Wednesday, July 7, 2010

Raising Cane


In The Caning of Charles Sumner: Honor, Idealism, and the Origins of the Civil War, Williamjames Hoffer takes a fresh look at a familiar subject -- and tries to solve a perennial pedagogical problem

The following review was published last week the Books page of the History News Network site.

It's the classic dilemma of the History teacher: On the hand, the most interesting classes come from discussions of specific subjects (usually, but not always, grounded in primary sources). On the other, it's hard for students to really understand those subjects without context, and context takes time.  You can deliver it by lecturing, which can be efficient in limited doses, though rarely comprehensive. You can also provide it by assigning textbook reading, though this tends to be regarded as dull when it's done at all (and textbooks, as any cost-conscious student knows, have become very expensive).

The new "Witness to History" series launched by Johns Hopkins University Press under the editorial supervision of the father-son team of Peter Charles and Williamjames Hoffer offers a solution to this problem. These short volumes on prismatic moments in U.S. history also provide brief overviews of the period immediately preceding and following the event in question. As such, the books represent a variation on Oxford University Press's "Pivotal Moments in U.S. History" (which are more interpretively ambitious) and Bedford's "Series in History and Culture," series which packs an editorial apparatus around a set of primary sources. "Witness to History" books, by contrast, are brief secondary sources pitched to an undergraduate audience. As such, they may hit a commercial sweet spot.

The inaugural volume in the series is The Caning of Charles Sumner, by Hoffer the younger (Williamjames). This notorious episode of antebellum history will be familiar to any student of the Civil War, though usually as a passing one; indeed, I'm not aware of any recent scholarly study, which makes it a shrewd choice for a 133-page treatment.
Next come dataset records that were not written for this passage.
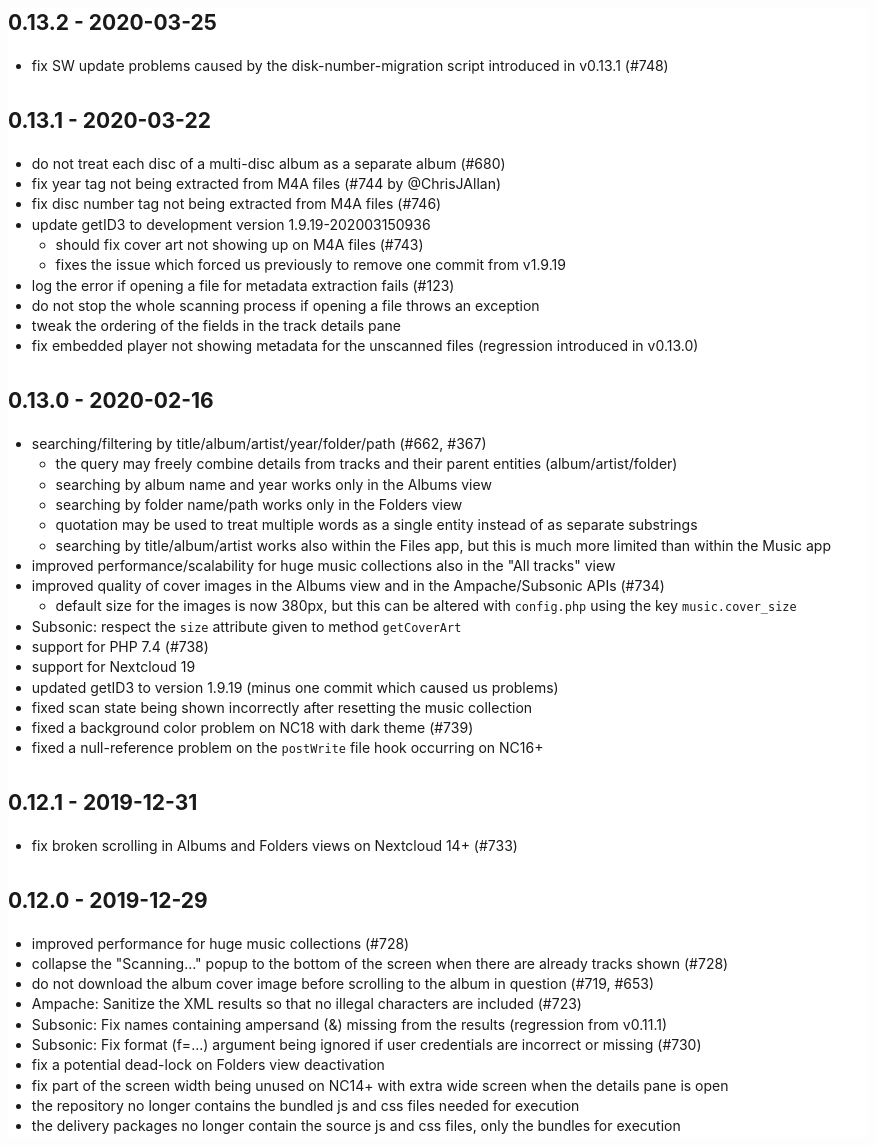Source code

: ## 0.13.2 - 2020-03-25
- fix SW update problems caused by the disk-number-migration script introduced in v0.13.1 (#748)

## 0.13.1 - 2020-03-22
- do not treat each disc of a multi-disc album as a separate album (#680)
- fix year tag not being extracted from M4A files (#744 by @ChrisJAllan)
- fix disc number tag not being extracted from M4A files (#746)
- update getID3 to development version 1.9.19-202003150936
  * should fix cover art not showing up on M4A files (#743)
  * fixes the issue which forced us previously to remove one commit from v1.9.19 
- log the error if opening a file for metadata extraction fails (#123)
- do not stop the whole scanning process if opening a file throws an exception
- tweak the ordering of the fields in the track details pane
- fix embedded player not showing metadata for the unscanned files (regression introduced in v0.13.0)

## 0.13.0 - 2020-02-16
- searching/filtering by title/album/artist/year/folder/path (#662, #367)
  * the query may freely combine details from tracks and their parent entities (album/artist/folder)
  * searching by album name and year works only in the Albums view
  * searching by folder name/path works only in the Folders view
  * quotation may be used to treat multiple words as a single entity instead of as separate substrings
  * searching by title/album/artist works also within the Files app, but this is much more limited than within the Music app
- improved performance/scalability for huge music collections also in the "All tracks" view
- improved quality of cover images in the Albums view and in the Ampache/Subsonic APIs (#734)
  * default size for the images is now 380px, but this can be altered with `config.php` using the key `music.cover_size`
- Subsonic: respect the `size` attribute given to method `getCoverArt`
- support for PHP 7.4 (#738)
- support for Nextcloud 19
- updated getID3 to version 1.9.19 (minus one commit which caused us problems)
- fixed scan state being shown incorrectly after resetting the music collection
- fixed a background color problem on NC18 with dark theme (#739)
- fixed a null-reference problem on the `postWrite` file hook occurring on NC16+

## 0.12.1 - 2019-12-31
- fix broken scrolling in Albums and Folders views on Nextcloud 14+ (#733)

## 0.12.0 - 2019-12-29
- improved performance for huge music collections (#728)
- collapse the "Scanning..." popup to the bottom of the screen when there are already tracks shown (#728)
- do not download the album cover image before scrolling to the album in question (#719, #653)
- Ampache: Sanitize the XML results so that no illegal characters are included (#723)
- Subsonic: Fix names containing ampersand (&) missing from the results (regression from v0.11.1)
- Subsonic: Fix format (f=...) argument being ignored if user credentials are incorrect or missing (#730)
- fix a potential dead-lock on Folders view deactivation
- fix part of the screen width being unused on NC14+ with extra wide screen when the details pane is open
- the repository no longer contains the bundled js and css files needed for execution
- the delivery packages no longer contain the source js and css files, only the bundles for execution
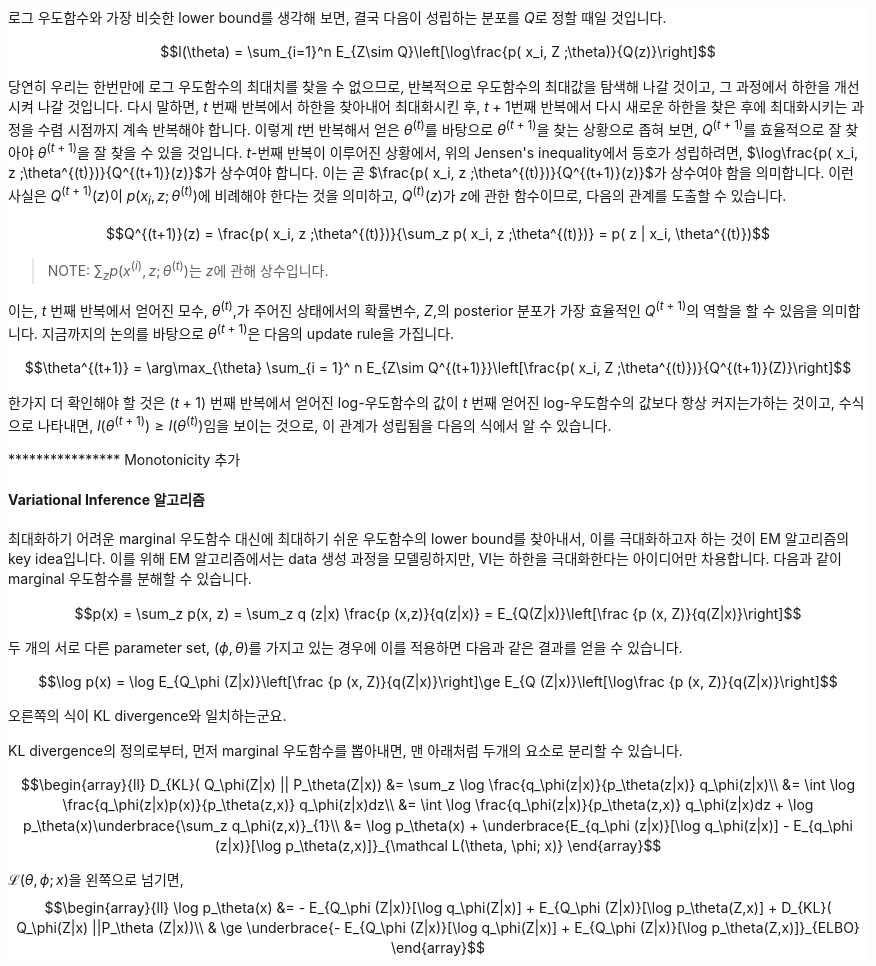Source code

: 

로그 우도함수와 가장 비슷한 lower bound를 생각해 보면, 결국 다음이 성립하는 분포를 $Q$로 정할 때일 것입니다.

$$l(\theta) = \sum_{i=1}^n E_{Z\sim Q}\left[\log\frac{p( x_i, Z ;\theta)}{Q(z)}\right]$$

당연히 우리는 한번만에 로그 우도함수의 최대치를 찾을 수 없으므로, 반복적으로 우도함수의 최대값을 탐색해 나갈 것이고, 그 과정에서 하한을 개선시켜 나갈 것입니다. 다시 말하면, $t$ 번째 반복에서 하한을 찾아내어 최대화시킨 후, $t+1$번째 반복에서 다시 새로운 하한을 찾은 후에 최대화시키는 과정을 수렴 시점까지 계속 반복해야 합니다. 이렇게 $t$번 반복해서 얻은 $\theta^{(t)}$를 바탕으로 $\theta^{(t+1)}$을 찾는 상황으로 좁혀 보면, $Q^{(t+1)}$를 효율적으로 잘 찾아야 $\theta^{(t+1)}$을 잘 찾을 수 있을 것입니다. $t$-번째 반복이 이루어진 상황에서, 위의 Jensen's inequality에서 등호가 성립하려면, $\log\frac{p( x_i, z ;\theta^{(t)})}{Q^{(t+1)}(z)}$가 상수여야 합니다. 이는 곧 $\frac{p( x_i, z ;\theta^{(t)})}{Q^{(t+1)}(z)}$가 상수여야 함을 의미합니다. 이런 사실은 $Q^{(t+1)}(z)$이 $p( x_i, z ;\theta^{(t)})$에 비례해야 한다는 것을 의미하고, $Q^{(t)}(z)$가 $z$에 관한 함수이므로, 다음의 관계를 도출할 수 있습니다.

$$Q^{(t+1)}(z) = \frac{p( x_i, z ;\theta^{(t)})}{\sum_z p( x_i, z ;\theta^{(t)})} = p( z | x_i, \theta^{(t)})$$

> NOTE: $\sum_z p( x^{(i)}, z ;\theta^{(t)})$는 $z$에 관해 상수입니다.

이는, $t$ 번째 반복에서 얻어진 모수, $\theta^{(t)}$,가 주어진 상태에서의 확률변수, $Z$,의 posterior 분포가 가장 효율적인 $Q^{(t+1)}$의 역할을 할 수 있음을 의미합니다. 지금까지의 논의를 바탕으로 $\theta^{(t+1)}$은 다음의 update rule을 가집니다.

$$\theta^{(t+1)} = \arg\max_{\theta} \sum_{i = 1}^ n E_{Z\sim Q^{(t+1)}}\left[\frac{p( x_i, Z ;\theta^{(t)})}{Q^{(t+1)}(Z)}\right]$$


한가지 더 확인해야 할 것은 $(t+1)$ 번째 반복에서 얻어진 log-우도함수의 값이 $t$ 번째 얻어진 log-우도함수의 값보다 항상 커지는가하는 것이고, 수식으로 나타내면, $l(\theta^{(t+1)}) \ge l(\theta^{(t)})$임을 보이는 것으로, 이 관계가 성립됨을 다음의 식에서 알 수 있습니다.

**************** Monotonicity 추가

#### Variational Inference 알고리즘

최대화하기 어려운 marginal 우도함수 대신에 최대하기 쉬운 우도함수의 lower bound를 찾아내서, 이를 극대화하고자 하는 것이 EM 알고리즘의 key idea입니다. 이를 위해 EM 알고리즘에서는 data 생성 과정을 모델링하지만, VI는 하한을 극대화한다는 아이디어만 차용합니다. 다음과 같이 marginal 우도함수를 분해할 수 있습니다.

$$p(x) = \sum_z p(x, z) = \sum_z q (z|x) \frac{p (x,z)}{q(z|x)} = E_{Q(Z|x)}\left[\frac {p (x, Z)}{q(Z|x)}\right]$$

두 개의 서로 다른 parameter set, ($\phi, \theta$)를 가지고 있는 경우에 이를 적용하면 다음과 같은 결과를 얻을 수 있습니다.

$$\log p(x) = \log E_{Q_\phi (Z|x)}\left[\frac {p (x, Z)}{q(Z|x)}\right]\ge E_{Q (Z|x)}\left[\log\frac {p (x, Z)}{q(Z|x)}\right]$$

오른쪽의 식이 KL divergence와 일치하는군요.

KL divergence의 정의로부터, 먼저 marginal 우도함수를 뽑아내면, 맨 아래처럼 두개의 요소로 분리할 수 있습니다.

$$\begin{array}{ll}
D_{KL}( Q_\phi(Z|x) || P_\theta(Z|x)) &= \sum_z \log  \frac{q_\phi(z|x)}{p_\theta(z|x)} q_\phi(z|x)\\
&= \int \log \frac{q_\phi(z|x)p(x)}{p_\theta(z,x)} q_\phi(z|x)dz\\
&= \int \log \frac{q_\phi(z|x)}{p_\theta(z,x)} q_\phi(z|x)dz + \log p_\theta(x)\underbrace{\sum_z q_\phi(z,x)}_{1}\\
&= \log p_\theta(x) + \underbrace{E_{q_\phi (z|x)}[\log q_\phi(z|x)] - E_{q_\phi (z|x)}[\log p_\theta(z,x)]}_{\mathcal L(\theta, \phi; x)}
\end{array}$$

$\mathcal L(\theta, \phi; x)$을 왼쪽으로 넘기면,
$$\begin{array}{ll}
\log p_\theta(x) &=  - E_{Q_\phi (Z|x)}[\log q_\phi(Z|x)] + E_{Q_\phi (Z|x)}[\log p_\theta(Z,x)] + D_{KL}( Q_\phi(Z|x) ||P_\theta (Z|x))\\
& \ge \underbrace{- E_{Q_\phi (Z|x)}[\log q_\phi(Z|x)] + E_{Q_\phi (Z|x)}[\log p_\theta(Z,x)]}_{ELBO}
\end{array}$$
After a brief introduction, the book opens with a detailed rendition of the single minute on May 22, 1856 that South Carolina Congressman Preston beat Massachusetts Senator Charles Sumner within an inch of his life with a cane inside the hallowed halls of Congress. As Hoffer shows, this eruption of violence was by no means an isolated incident, but reflected a lingering frontier ethos -- one with a Southern, Code Duello tinge -- that characterized national political life until the Civil War. Hoffer also shows that notwithstanding some intriguing parallels between the two men, Brooks and Sumner were virtual synechdoches for the two sections they represented in a political system that was veering toward a breakdown.

The second chapter of the book then steps back from this moment and retraces the origins of the antebellum crisis in the half-century preceding the Brooks-Sumner affair. This is a very familiar story that stretches from the framing of the Constitution to the passage of the Kansas-Nebraska Act. But what it lacks in novelty -- not the point, in any case --  it makes up for in compression, distilling the era into a compact 30 pages: a night's homework. The chapter that follows then looks at the aftermath of the caning, tracing the legal process (Brooks got off absurdly easy) and media treatment of the case, the latter in particular intriguing because its modern infrastructure was just emerging at the time. Hoffer's point here-- the thesis of the book, really -- is that the incident shows that by 1856 the two sides in the slavery debate were essentially incapable of really communicating with each other, as partisans simply interpreted events to suit their purposes and mobilize their constituencies in ways that would finally culminate in Civil War. I can imagine a nice conversation coming out of this about the possibilities and limits of forging consensus generally in American politics, and the three chapters as essentially a week's worth of curriculum in a survey or Civil War course.

The final two chapters trace what happened after the Brooks-Sumner affair, tracing landmark moments such as the Dred Scott Case, the Lincoln-Douglas debates, and secession. But these chapters may also suggest the limits of the caning as a historical peg, because while it did help frame the issues in the presidential election of 1856, in which the Republican Party emerged as a national force, the event quickly became yesterday's news. Brooks was dead within about a year, and Sumner's influence declined relative to other members of the Republican Radical wing. In this regard, the caning was perhaps less consequential than, say, John Brown's Raid. This is not so much an argument against a book about the caning of Sumner than a shorter one with a smaller historical radius, though this in turn raises the question of the viability of effectively selling 100 pages of text for $20, the book's list price (about $15 on Amazon.com). Interestingly, Preston Brooks's defense of his actions -- an obvious primary source foil for The Caning of Charles Sumner -- recently became available as a $1 Kindle book at Amazon. Hoffer's book is not available in this format, something that would surely improve its utility, not to mention its durability.

The second book in the "Witness to History" series, Tim Lehman's Bloodshed at Little Bighorn: Sitting Bull, Custer, and the Destinies of Nations, is also now available. Unlike the caning of Sumner, Little Bighorn is a topic that has not lacked chroniclers, most recently Nathaniel Philbrick. This may reflect that somewhat larger bulk (about 200 pages) of Lehman's volume. But again, this is an undergraduate-friendly text that would seem to slot easily into a course on the West as well as the survey. But the key word here may well be "seem": given the acute sense of technological transition in publishing, and the acute sense of economic transition in academe, any solutions to classic dilemmas appear to be provisional. For the moment, at least, these books are helpful.